*PROBLEM TO WORK ON*: Extract the complete listing and output it unchanged.

*DATA FOR REVIEW*:
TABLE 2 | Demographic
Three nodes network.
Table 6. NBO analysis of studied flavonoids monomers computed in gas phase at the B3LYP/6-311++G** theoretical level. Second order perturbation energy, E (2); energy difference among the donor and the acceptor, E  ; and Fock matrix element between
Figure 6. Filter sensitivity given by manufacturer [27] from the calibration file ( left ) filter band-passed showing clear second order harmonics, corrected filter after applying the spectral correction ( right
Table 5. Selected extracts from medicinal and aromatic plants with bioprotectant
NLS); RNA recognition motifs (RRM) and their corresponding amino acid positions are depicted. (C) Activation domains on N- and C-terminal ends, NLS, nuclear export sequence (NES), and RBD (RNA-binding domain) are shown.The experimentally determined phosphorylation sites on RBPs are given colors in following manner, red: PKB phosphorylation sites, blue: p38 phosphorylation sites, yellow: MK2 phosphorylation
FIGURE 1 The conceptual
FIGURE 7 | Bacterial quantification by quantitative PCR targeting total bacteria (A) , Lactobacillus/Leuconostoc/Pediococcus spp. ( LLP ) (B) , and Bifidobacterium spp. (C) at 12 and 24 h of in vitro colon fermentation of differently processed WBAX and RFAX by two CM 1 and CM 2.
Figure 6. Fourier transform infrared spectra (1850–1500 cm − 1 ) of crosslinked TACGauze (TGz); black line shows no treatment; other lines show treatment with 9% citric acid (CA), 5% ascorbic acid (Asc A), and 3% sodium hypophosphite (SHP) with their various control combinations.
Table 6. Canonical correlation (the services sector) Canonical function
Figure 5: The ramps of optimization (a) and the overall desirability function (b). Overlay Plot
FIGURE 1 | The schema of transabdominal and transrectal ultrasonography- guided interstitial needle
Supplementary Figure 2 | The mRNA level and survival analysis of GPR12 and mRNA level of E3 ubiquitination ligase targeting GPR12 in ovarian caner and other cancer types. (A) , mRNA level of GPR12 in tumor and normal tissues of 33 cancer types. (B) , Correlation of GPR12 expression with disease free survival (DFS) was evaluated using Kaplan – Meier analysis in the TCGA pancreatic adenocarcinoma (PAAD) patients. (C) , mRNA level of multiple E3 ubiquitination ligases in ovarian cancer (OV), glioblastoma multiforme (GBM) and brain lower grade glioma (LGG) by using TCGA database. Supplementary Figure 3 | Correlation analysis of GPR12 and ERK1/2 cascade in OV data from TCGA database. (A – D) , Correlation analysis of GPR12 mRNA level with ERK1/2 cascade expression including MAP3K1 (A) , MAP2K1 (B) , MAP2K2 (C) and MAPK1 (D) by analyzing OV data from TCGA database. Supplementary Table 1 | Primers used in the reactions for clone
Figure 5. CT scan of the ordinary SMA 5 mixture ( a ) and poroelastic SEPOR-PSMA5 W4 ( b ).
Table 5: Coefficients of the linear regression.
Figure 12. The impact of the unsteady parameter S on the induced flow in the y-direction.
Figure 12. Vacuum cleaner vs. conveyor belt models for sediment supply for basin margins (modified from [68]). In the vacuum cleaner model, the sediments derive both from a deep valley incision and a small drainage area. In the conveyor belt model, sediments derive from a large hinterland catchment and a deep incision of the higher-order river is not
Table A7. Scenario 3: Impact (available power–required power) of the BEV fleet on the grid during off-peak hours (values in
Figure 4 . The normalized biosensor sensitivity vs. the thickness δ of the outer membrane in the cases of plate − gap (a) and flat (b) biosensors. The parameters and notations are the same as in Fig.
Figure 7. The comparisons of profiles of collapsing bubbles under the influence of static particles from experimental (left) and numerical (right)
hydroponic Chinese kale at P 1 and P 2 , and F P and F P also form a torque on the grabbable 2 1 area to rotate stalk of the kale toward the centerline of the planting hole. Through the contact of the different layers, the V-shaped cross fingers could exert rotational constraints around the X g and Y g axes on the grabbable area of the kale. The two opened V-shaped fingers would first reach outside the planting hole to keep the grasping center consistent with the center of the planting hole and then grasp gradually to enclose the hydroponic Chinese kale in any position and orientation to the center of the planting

*ANSWER BOX*:
TABLE 2 | Demographic
Three nodes network.
Table 6. NBO analysis of studied flavonoids monomers computed in gas phase at the B3LYP/6-311++G** theoretical level. Second order perturbation energy, E (2); energy difference among the donor and the acceptor, E  ; and Fock matrix element between
Figure 6. Filter sensitivity given by manufacturer [27] from the calibration file ( left ) filter band-passed showing clear second order harmonics, corrected filter after applying the spectral correction ( right
Table 5. Selected extracts from medicinal and aromatic plants with bioprotectant
NLS); RNA recognition motifs (RRM) and their corresponding amino acid positions are depicted. (C) Activation domains on N- and C-terminal ends, NLS, nuclear export sequence (NES), and RBD (RNA-binding domain) are shown.The experimentally determined phosphorylation sites on RBPs are given colors in following manner, red: PKB phosphorylation sites, blue: p38 phosphorylation sites, yellow: MK2 phosphorylation
FIGURE 1 The conceptual
FIGURE 7 | Bacterial quantification by quantitative PCR targeting total bacteria (A) , Lactobacillus/Leuconostoc/Pediococcus spp. ( LLP ) (B) , and Bifidobacterium spp. (C) at 12 and 24 h of in vitro colon fermentation of differently processed WBAX and RFAX by two CM 1 and CM 2.
Figure 6. Fourier transform infrared spectra (1850–1500 cm − 1 ) of crosslinked TACGauze (TGz); black line shows no treatment; other lines show treatment with 9% citric acid (CA), 5% ascorbic acid (Asc A), and 3% sodium hypophosphite (SHP) with their various control combinations.
Table 6. Canonical correlation (the services sector) Canonical function
Figure 5: The ramps of optimization (a) and the overall desirability function (b). Overlay Plot
FIGURE 1 | The schema of transabdominal and transrectal ultrasonography- guided interstitial needle
Supplementary Figure 2 | The mRNA level and survival analysis of GPR12 and mRNA level of E3 ubiquitination ligase targeting GPR12 in ovarian caner and other cancer types. (A) , mRNA level of GPR12 in tumor and normal tissues of 33 cancer types. (B) , Correlation of GPR12 expression with disease free survival (DFS) was evaluated using Kaplan – Meier analysis in the TCGA pancreatic adenocarcinoma (PAAD) patients. (C) , mRNA level of multiple E3 ubiquitination ligases in ovarian cancer (OV), glioblastoma multiforme (GBM) and brain lower grade glioma (LGG) by using TCGA database. Supplementary Figure 3 | Correlation analysis of GPR12 and ERK1/2 cascade in OV data from TCGA database. (A – D) , Correlation analysis of GPR12 mRNA level with ERK1/2 cascade expression including MAP3K1 (A) , MAP2K1 (B) , MAP2K2 (C) and MAPK1 (D) by analyzing OV data from TCGA database. Supplementary Table 1 | Primers used in the reactions for clone
Figure 5. CT scan of the ordinary SMA 5 mixture ( a ) and poroelastic SEPOR-PSMA5 W4 ( b ).
Table 5: Coefficients of the linear regression.
Figure 12. The impact of the unsteady parameter S on the induced flow in the y-direction.
Figure 12. Vacuum cleaner vs. conveyor belt models for sediment supply for basin margins (modified from [68]). In the vacuum cleaner model, the sediments derive both from a deep valley incision and a small drainage area. In the conveyor belt model, sediments derive from a large hinterland catchment and a deep incision of the higher-order river is not
Table A7. Scenario 3: Impact (available power–required power) of the BEV fleet on the grid during off-peak hours (values in
Figure 4 . The normalized biosensor sensitivity vs. the thickness δ of the outer membrane in the cases of plate − gap (a) and flat (b) biosensors. The parameters and notations are the same as in Fig.
Figure 7. The comparisons of profiles of collapsing bubbles under the influence of static particles from experimental (left) and numerical (right)
hydroponic Chinese kale at P 1 and P 2 , and F P and F P also form a torque on the grabbable 2 1 area to rotate stalk of the kale toward the centerline of the planting hole. Through the contact of the different layers, the V-shaped cross fingers could exert rotational constraints around the X g and Y g axes on the grabbable area of the kale. The two opened V-shaped fingers would first reach outside the planting hole to keep the grasping center consistent with the center of the planting hole and then grasp gradually to enclose the hydroponic Chinese kale in any position and orientation to the center of the planting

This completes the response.